[ibis-macro] Re: Technical questions on BIRD197.2

  • From: Mike LaBonte <mlabonte@xxxxxxxxxx>
  • To: michael.mirmak@xxxxxxxxx, "IBIS-ATM (ibis-macro@xxxxxxxxxxxxx)" <ibis-macro@xxxxxxxxxxxxx>
  • Date: Wed, 27 Mar 2019 15:04:18 -0400

I'd like to address #1 and #3:

1) This should be mentioned at vote time, but the editorial task group clearly will fix any such items when the time comes. Making it X.X might help make it stand out more.

3) We have the precedent of placeholders DLL_Path and DLL_ID, filled in at run time. Unlike bit_time and sample_interval, DC_Offset is not always required. I'm OK with it as an AMI parameter.

Mike

On 3/27/2019 1:52 PM, Mirmak, Michael wrote:


Sorry not to have raised these earlier, but the recent posting of BIRD197.2 to the IBIS reflector in advance of the Open Forum vote has “inspired” some questions…

 1. The BIRD explicitly states under “Required” that the parameter
    DC_Offset is “illegal before AMI_Version 7.0”.  Should this read
    “7.1”, or even be left as “X.X” until the BIRD is formally
    integrated into a specific IBIS document?

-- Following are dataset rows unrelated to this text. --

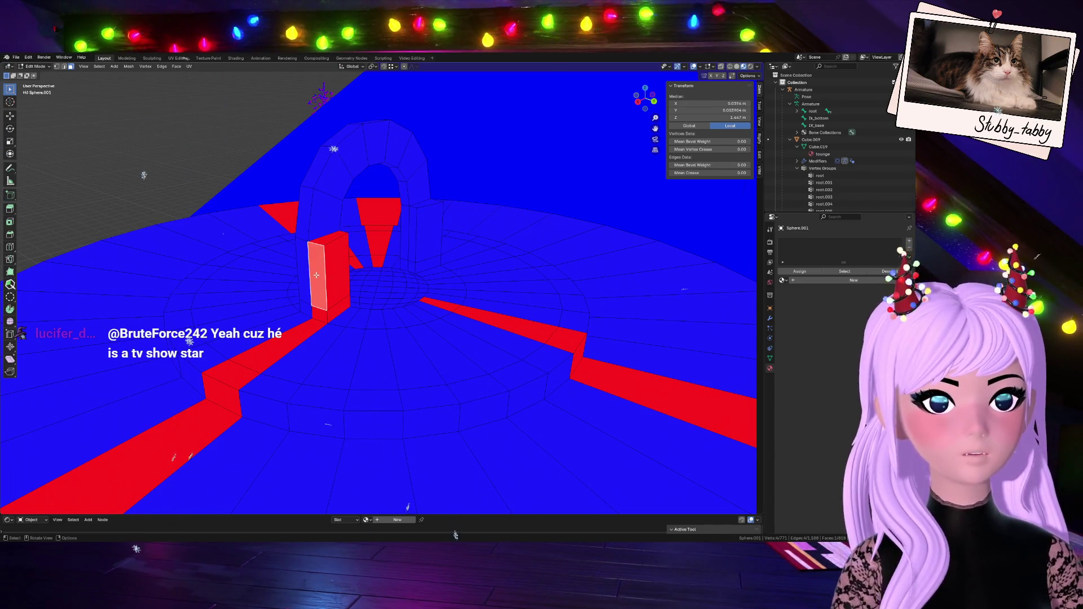
{"action": "scroll", "coordinate": [325, 283], "scroll_direction": "down", "scroll_amount": 2}
{"action": "left_click", "coordinate": [283, 358], "text": "alt"}
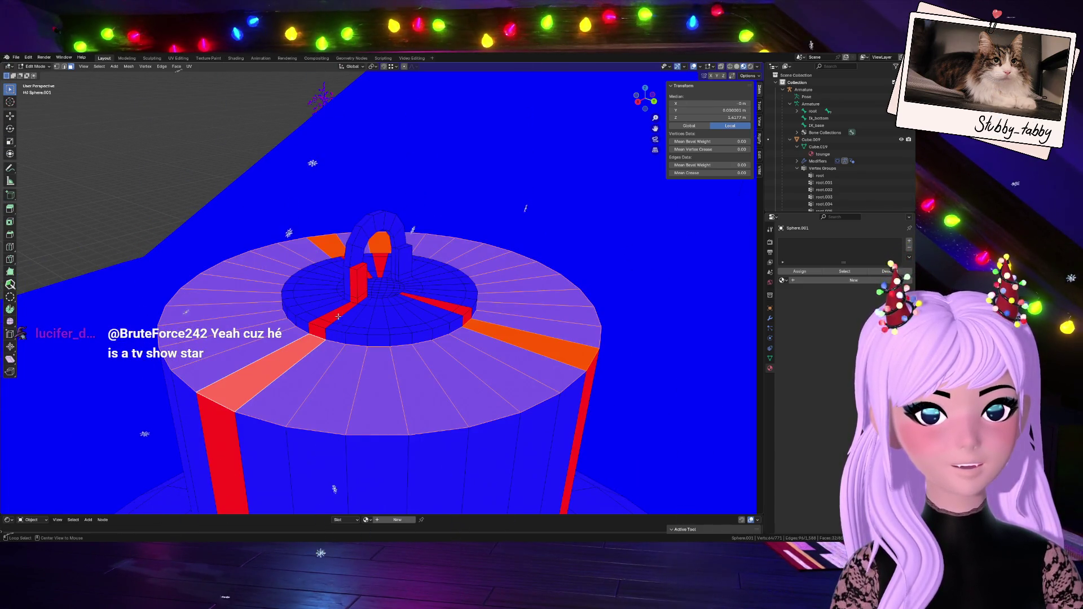
{"action": "left_click", "coordinate": [338, 317], "text": "alt"}
{"action": "left_click", "coordinate": [361, 280]}
{"action": "left_click", "coordinate": [366, 274]}
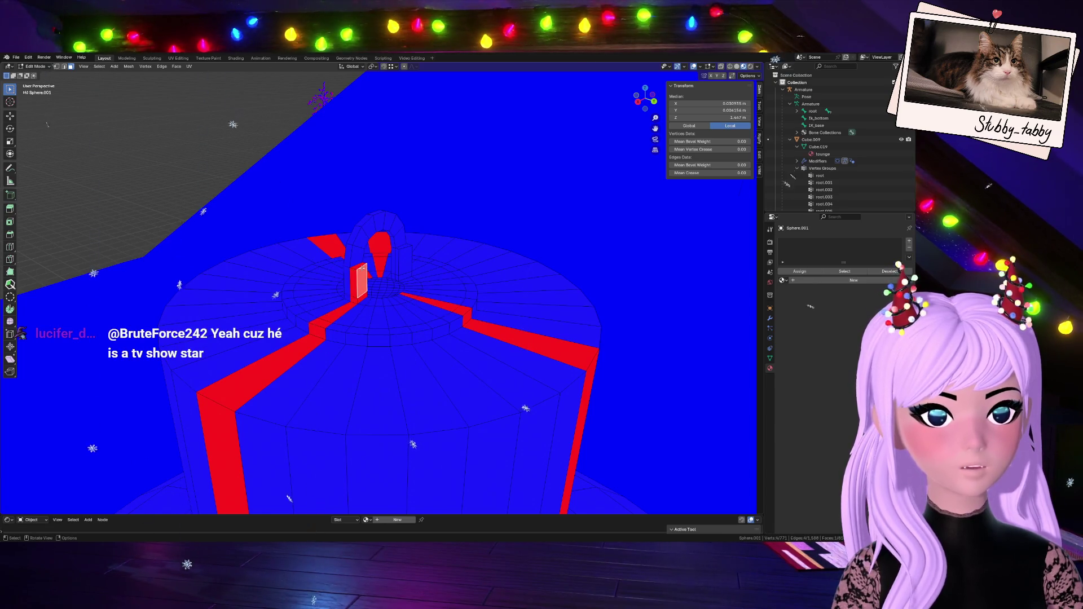
{"action": "left_click", "coordinate": [363, 273], "text": "shift"}
{"action": "left_click", "coordinate": [361, 273], "text": "shift"}
{"action": "left_click", "coordinate": [355, 300], "text": "shift"}
{"action": "left_click_drag", "start_coordinate": [645, 98], "coordinate": [629, 110]}
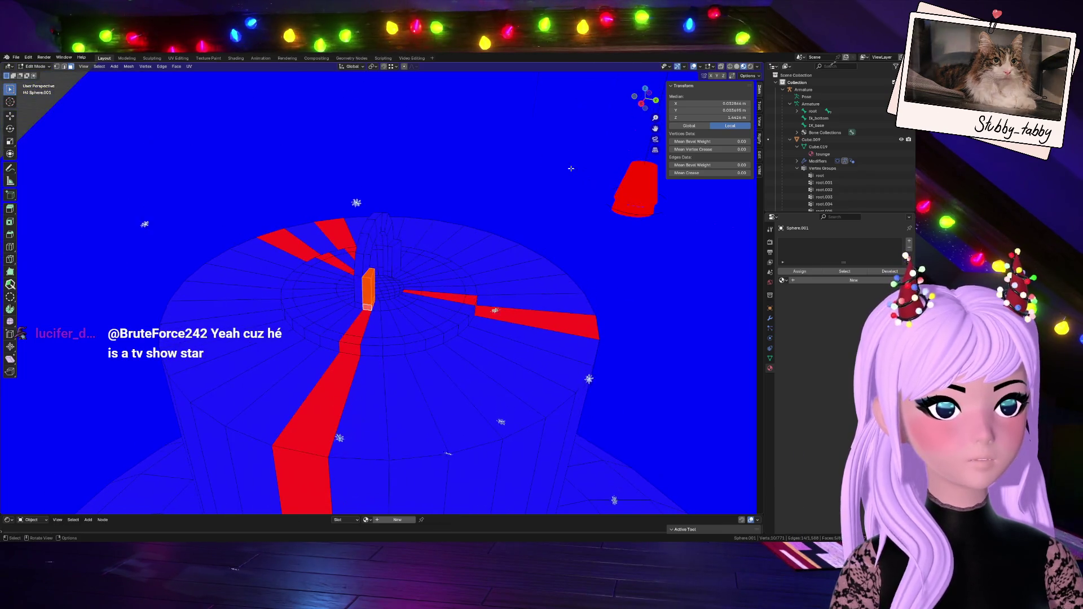
{"action": "key", "text": "alt+a"}
- Loop-select the red face strip and flip its normals outward with Alt+N
{"action": "left_click", "coordinate": [372, 276]}
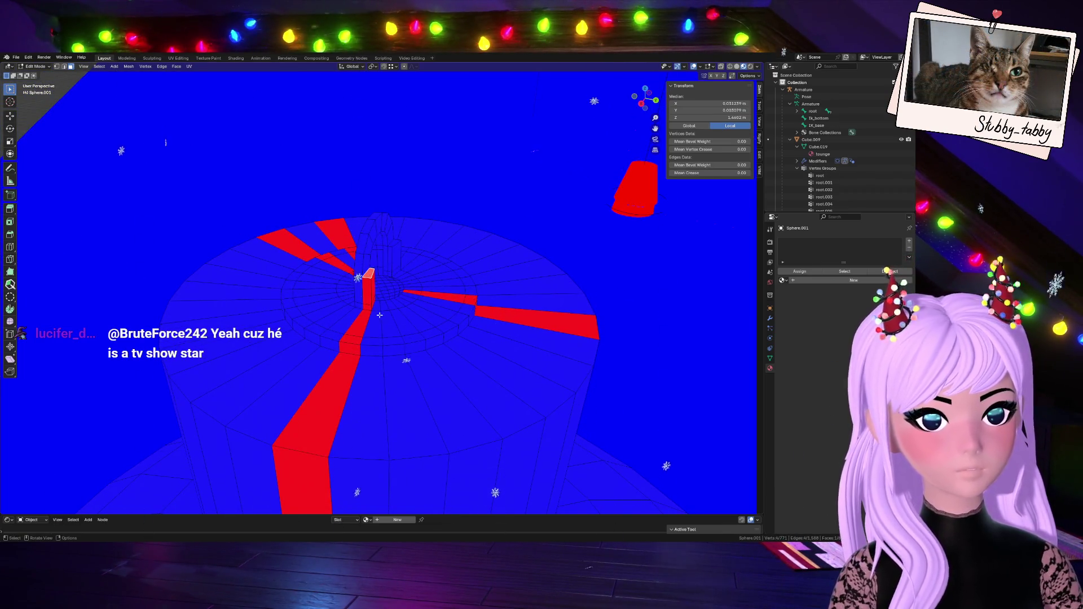
{"action": "left_click", "coordinate": [359, 318], "text": "alt"}
{"action": "left_click", "coordinate": [534, 394], "text": "alt"}
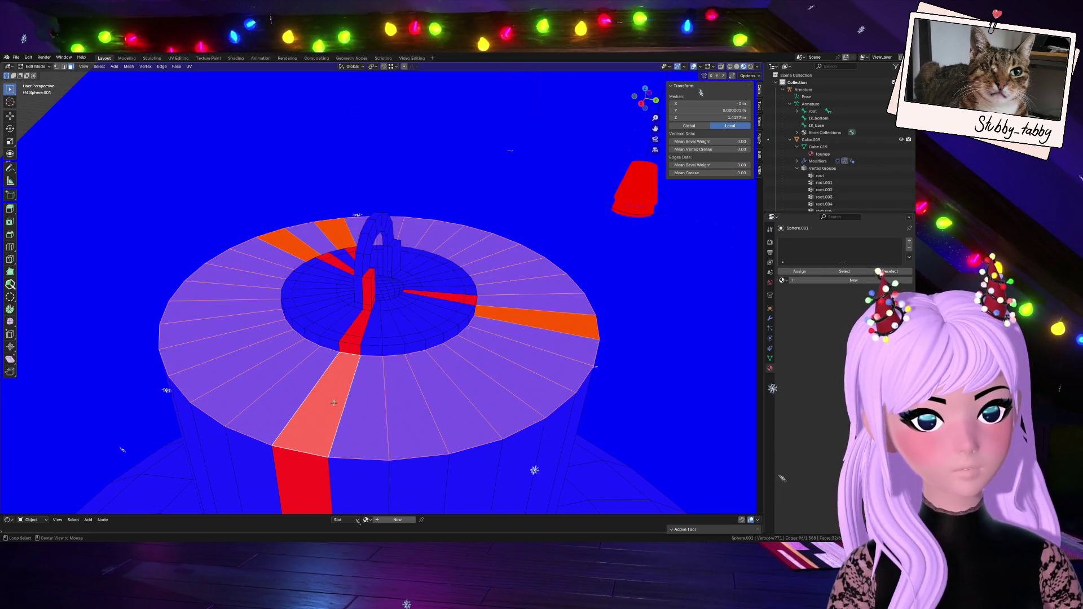
{"action": "left_click", "coordinate": [304, 473], "text": "alt"}
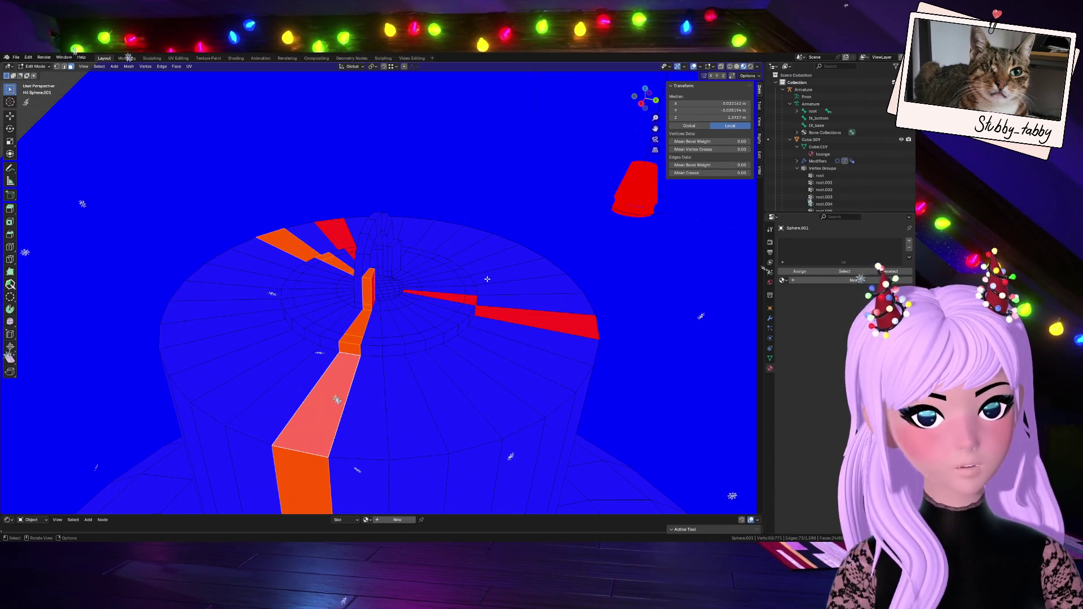
{"action": "key", "text": "ctrl+KP_Add"}
{"action": "key", "text": "ctrl+KP_Subtract"}
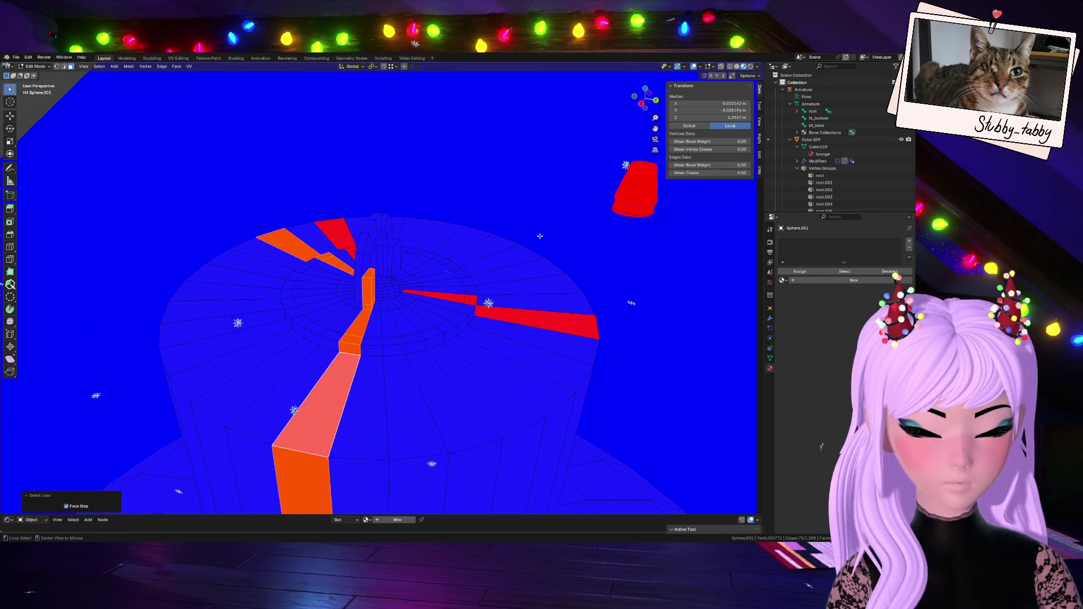
{"action": "key", "text": "alt+n"}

 2. The BIRD definition and part of the BIRD change text mention step
    responses.  Are there any other adjustments to IBIS language
    needed to make explicit that both step responses and impulse
    responses are now legal waveform types as part of AMI simulation? 
    The concern is that the model and tool may not have unambiguous
    information about the waveform to generate/expect.

 3. DC_Offset is somewhat “weird” in that we are declaring an input
    parameter as part of a .ami file but which is essentially only a
    placeholder.  In other words, we have other “inputs” to a DLL
    which are defined in the specification but are not formally part
    of the .ami file structure (the waveform itself is one such
    instance, as is bit_time).  Anything part of the .ami file is
    actually determined by the model maker. Shouldn’t DC_Offset be
    part of the AMI function calls, similar to bit_time?